# What is this??



## fishwendel2 (Nov 19, 2007)

I would like to think it's a bobcat but could it be just a wild cat?


----------



## jrbird (Jan 16, 2011)

the tail is to long for it to be a bobcat. i would say its a stray cat.


----------



## alpine5575 (Jul 22, 2006)

I would say house cat, I don't think bobcat's have long tails. I could be wrong though, never have seen one myself.


----------



## alpine5575 (Jul 22, 2006)

jrbird said:


> the tail is to long for it to be a bobcat. i would say its a stray cat.


Sorry, I must have been typing as you already posted !!


----------



## slimdaddy45 (Aug 27, 2007)

looks like just a cat aint no
bobcat


----------



## fishwendel2 (Nov 19, 2007)

This location is way out there too but I have never seen a bobcat so thought I would put it out there...thanks for the input!


----------



## kernal83 (Mar 25, 2005)

If that is a House cat it is huge


Outdoor Hub mobile, the outdoor information engine


----------



## Mushijobah (May 4, 2004)

It's a house cat...lol. In before bigfoot's pet, sabertooth cat.


----------



## sherman51 (Apr 12, 2011)

jrbird said:


> the tail is to long for it to be a bobcat. i would say its a stray cat.
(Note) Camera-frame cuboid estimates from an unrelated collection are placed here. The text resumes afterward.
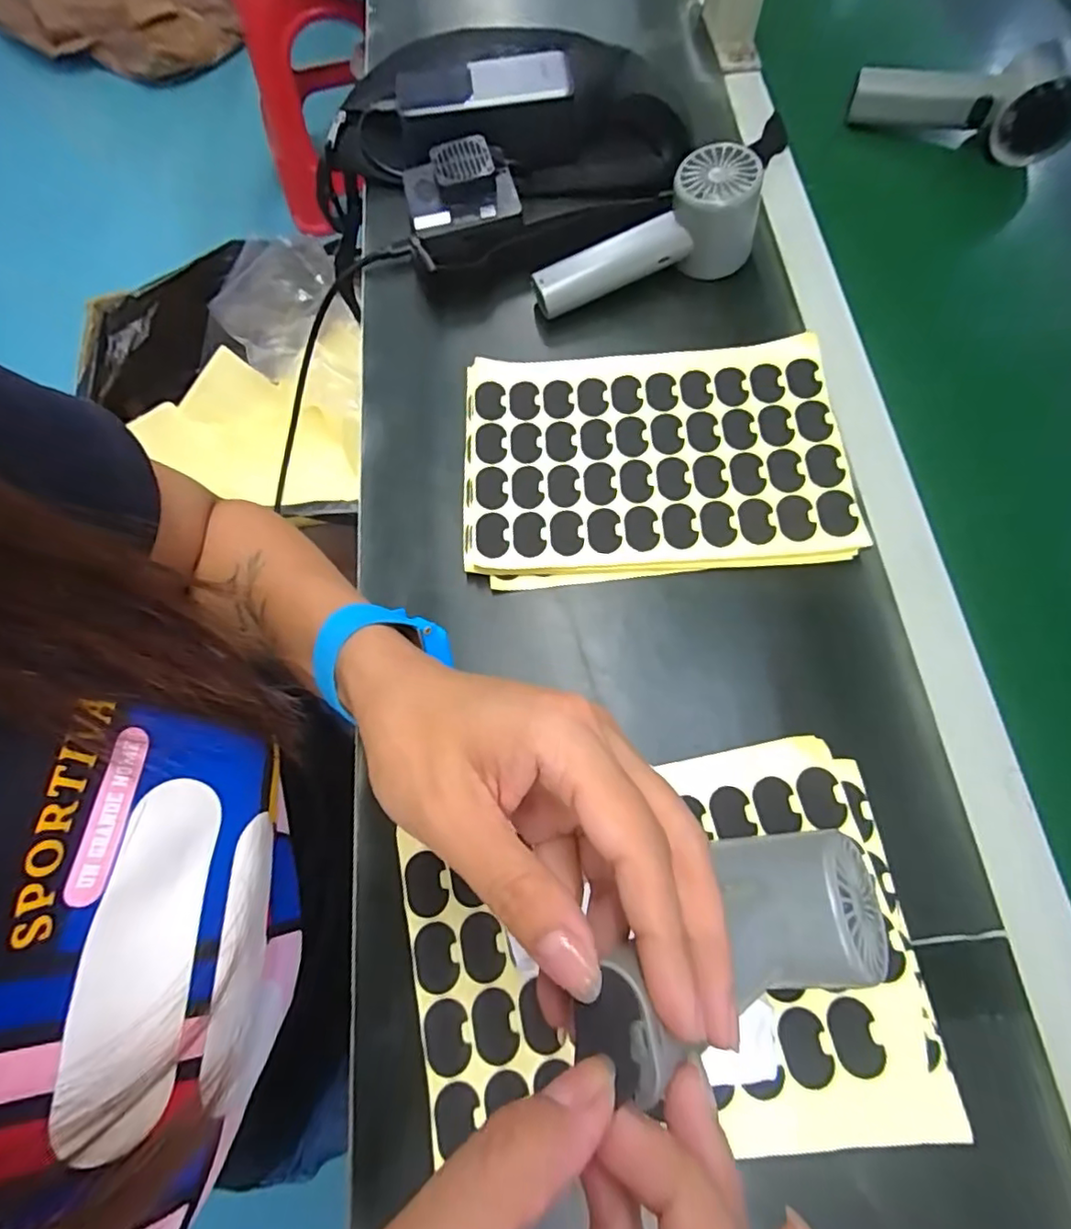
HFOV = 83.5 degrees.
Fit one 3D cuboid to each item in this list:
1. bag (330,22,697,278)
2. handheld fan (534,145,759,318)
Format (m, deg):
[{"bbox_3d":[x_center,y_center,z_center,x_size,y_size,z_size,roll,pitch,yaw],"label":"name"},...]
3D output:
[{"bbox_3d":[-0.033,-0.363,0.464,0.280,0.067,0.244,-8,69,-2],"label":"bag"},{"bbox_3d":[0.075,-0.253,0.416,0.157,0.059,0.052,-21,69,9],"label":"handheld fan"}]

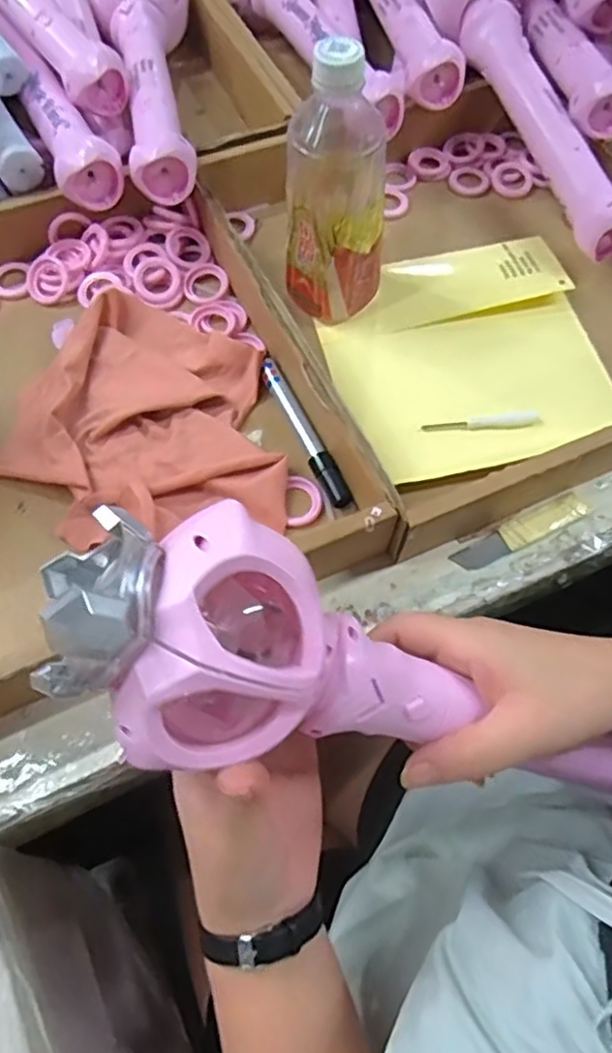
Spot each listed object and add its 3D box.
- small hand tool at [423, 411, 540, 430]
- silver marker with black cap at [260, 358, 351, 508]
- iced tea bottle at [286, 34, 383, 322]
[{"bbox_3d":[0.129,-0.075,0.485,0.086,0.009,0.012,-5,65,-4],"label":"small hand tool"},{"bbox_3d":[-0.002,-0.069,0.472,0.016,0.012,0.131,-23,67,-12],"label":"silver marker with black cap"},{"bbox_3d":[0.024,-0.225,0.458,0.060,0.177,0.055,-38,71,-18],"label":"iced tea bottle"}]

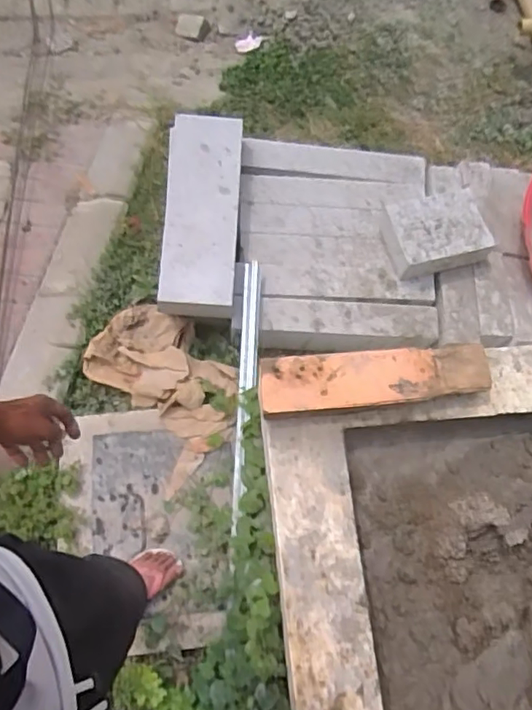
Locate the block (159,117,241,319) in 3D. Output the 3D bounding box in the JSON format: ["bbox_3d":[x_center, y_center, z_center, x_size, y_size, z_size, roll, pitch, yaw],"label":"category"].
[{"bbox_3d":[-0.183,-0.404,1.563,0.209,0.117,0.586,2,72,-2],"label":"block"}]

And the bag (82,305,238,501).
[{"bbox_3d":[-0.281,0.075,1.534,0.325,0.125,0.502,-40,78,-13],"label":"bag"}]

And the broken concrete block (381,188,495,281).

trying not to sound like a smart a$$, but the tail is why they call them a bobcat. i have seen a few in my days and this ones tail is way to long.
sherman


----------



## fordmanforever (Oct 24, 2011)

i hunted in the hills of southeastern ohio for years. on more than one occasion i saw domestic cats walking through the woods, even pass right under my tree, with houses no where near i was hunting.


----------



## samiam (Jan 6, 2011)

It look like my cat. She was gone for a few days and came back last night.


----------



## hopintocash2 (Aug 14, 2011)

just a cat, seen many like that from my stand. but still amazing how big some of them get. like someone metioned before, a BOBcat has a BOB tail.


----------



## OhioCatter (Feb 26, 2012)

Just an old house cat, tail and markings are wrong.


----------



## greatthosu (May 11, 2009)

A long legged House cat.


----------



## ezbite (May 25, 2006)

just a kitty


----------



## Steelheadphycho (Mar 12, 2012)

M
E
O
W
¡!¡!


Steelhead PSYCHO!


----------



## Dandrews (Oct 10, 2010)

I'm pretty sure it's a chupacabra.


----------